Begin Data for this exercise

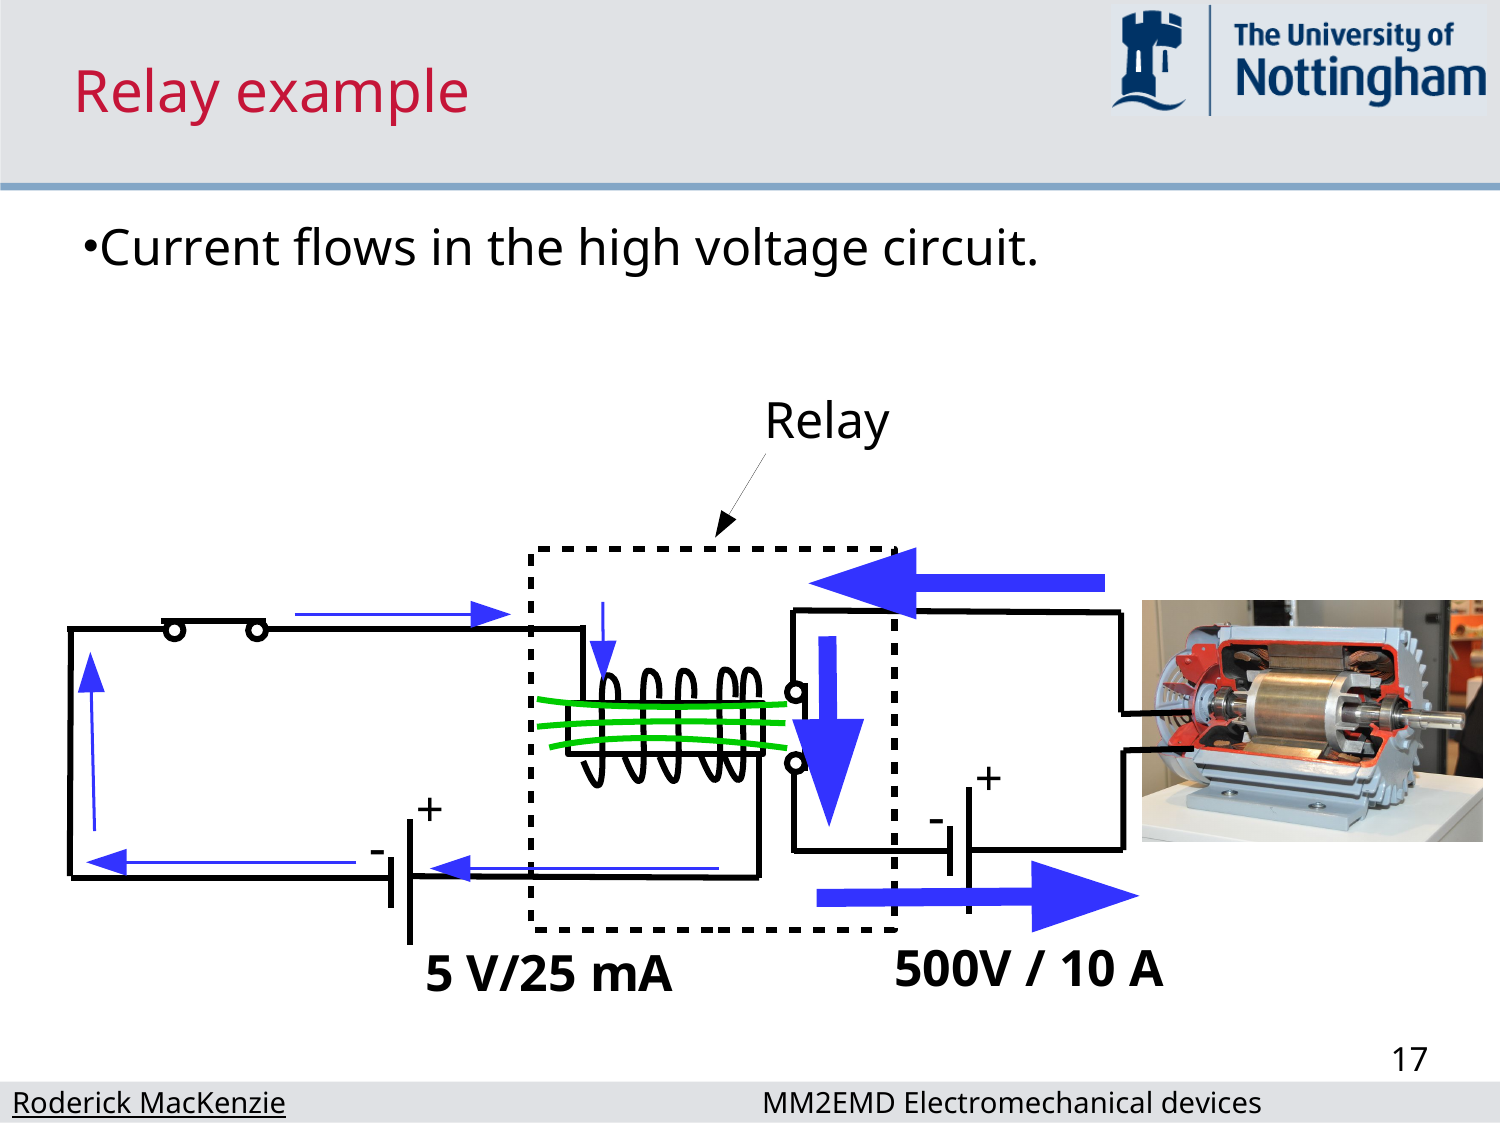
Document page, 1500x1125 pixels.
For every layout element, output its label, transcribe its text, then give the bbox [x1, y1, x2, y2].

text_box 5 V/25 mA [410, 933, 728, 1009]
title Relay example [59, 37, 1297, 143]
text_box Current flows in the high voltage circuit. [67, 207, 1153, 502]
text_box <number> [1375, 1030, 1500, 1101]
text_box - [354, 807, 401, 883]
text_box - [913, 775, 960, 851]
text_box Relay [732, 381, 1071, 637]
picture [1111, 4, 1487, 116]
text_box + [959, 737, 1019, 813]
text_box + [400, 769, 459, 845]
picture [1142, 600, 1483, 842]
text_box 500V / 10 A [879, 929, 1232, 1005]
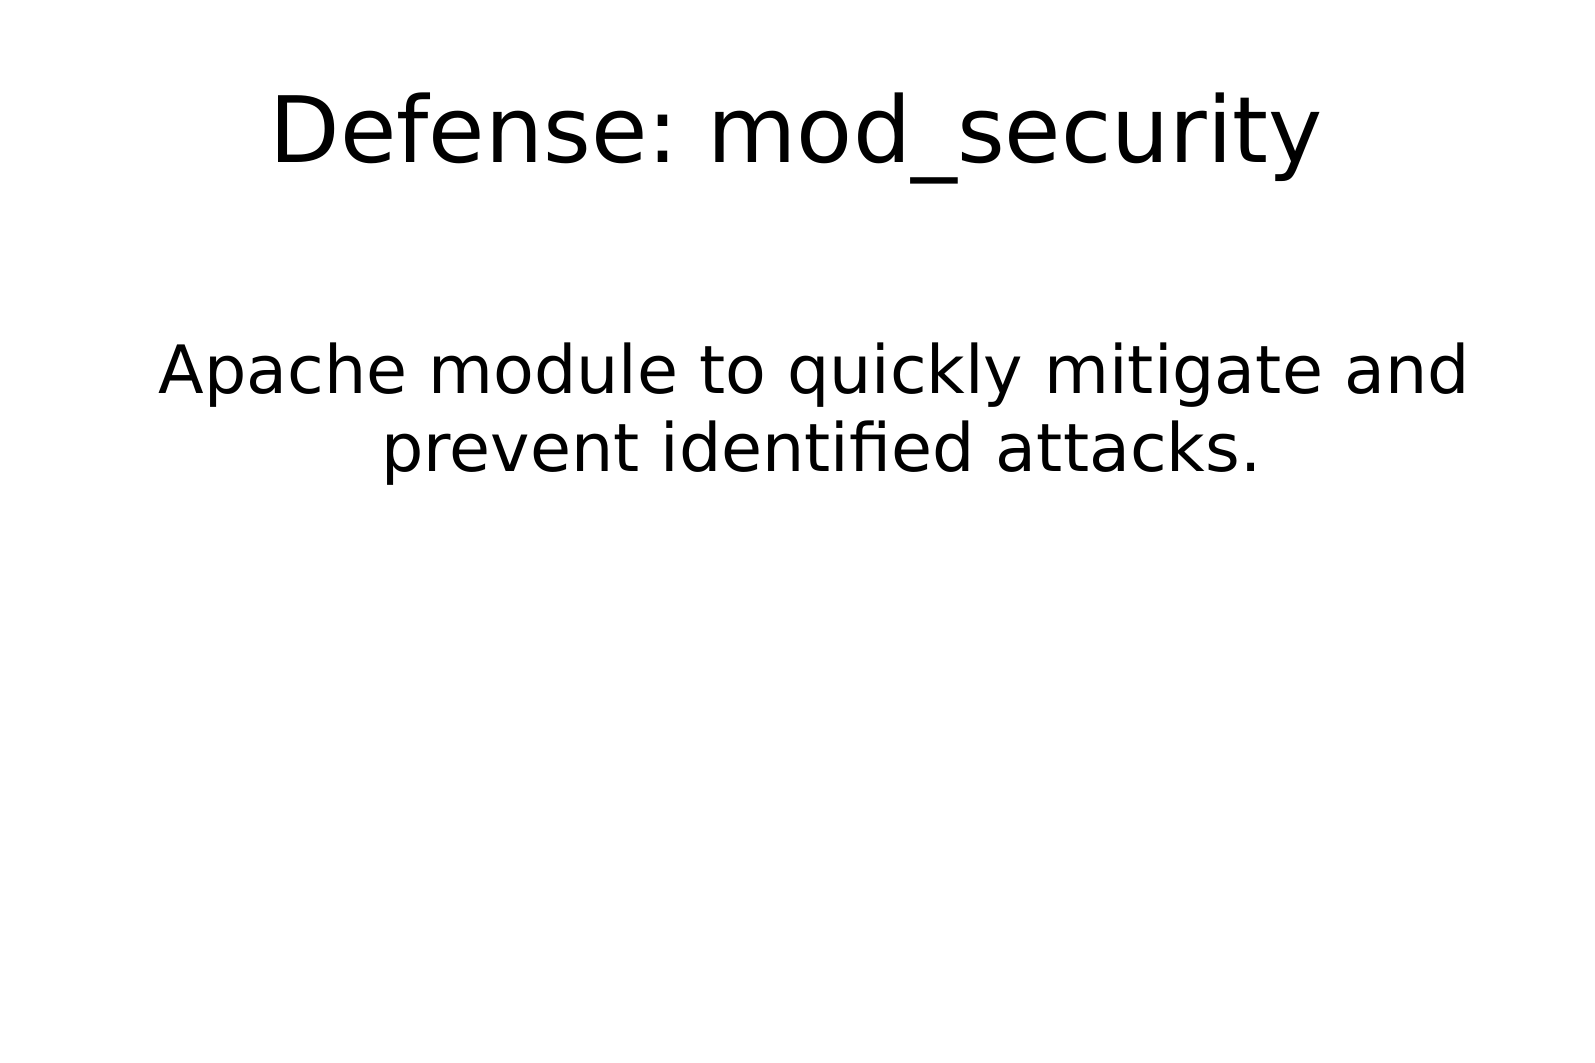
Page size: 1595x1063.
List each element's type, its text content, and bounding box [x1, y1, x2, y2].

title Defense: mod_security [79, 49, 1515, 213]
subtitle Apache module to quickly mitigate and prevent identified attacks. [79, 256, 1515, 563]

End Data for this exercise

• _Problem statement_
Echo every line of the entries above exactly, without the pictures.

• _Output for this exercise_
Document page, 1500x1125 pixels.
For every layout element, output its label, transcribe its text, then give the bbox [x1, y1, x2, y2].

text_box 5 V/25 mA [410, 933, 728, 1009]
title Relay example [59, 37, 1297, 143]
text_box Current flows in the high voltage circuit. [67, 207, 1153, 502]
text_box <number> [1375, 1030, 1500, 1101]
text_box - [354, 807, 401, 883]
text_box - [913, 775, 960, 851]
text_box Relay [732, 381, 1071, 637]
picture [1111, 4, 1487, 116]
text_box + [959, 737, 1019, 813]
text_box + [400, 769, 459, 845]
picture [1142, 600, 1483, 842]
text_box 500V / 10 A [879, 929, 1232, 1005]
Page size: 1595x1063.
List each element's type, its text content, and bounding box [x1, y1, x2, y2].

title Defense: mod_security [79, 49, 1515, 213]
subtitle Apache module to quickly mitigate and prevent identified attacks. [79, 256, 1515, 563]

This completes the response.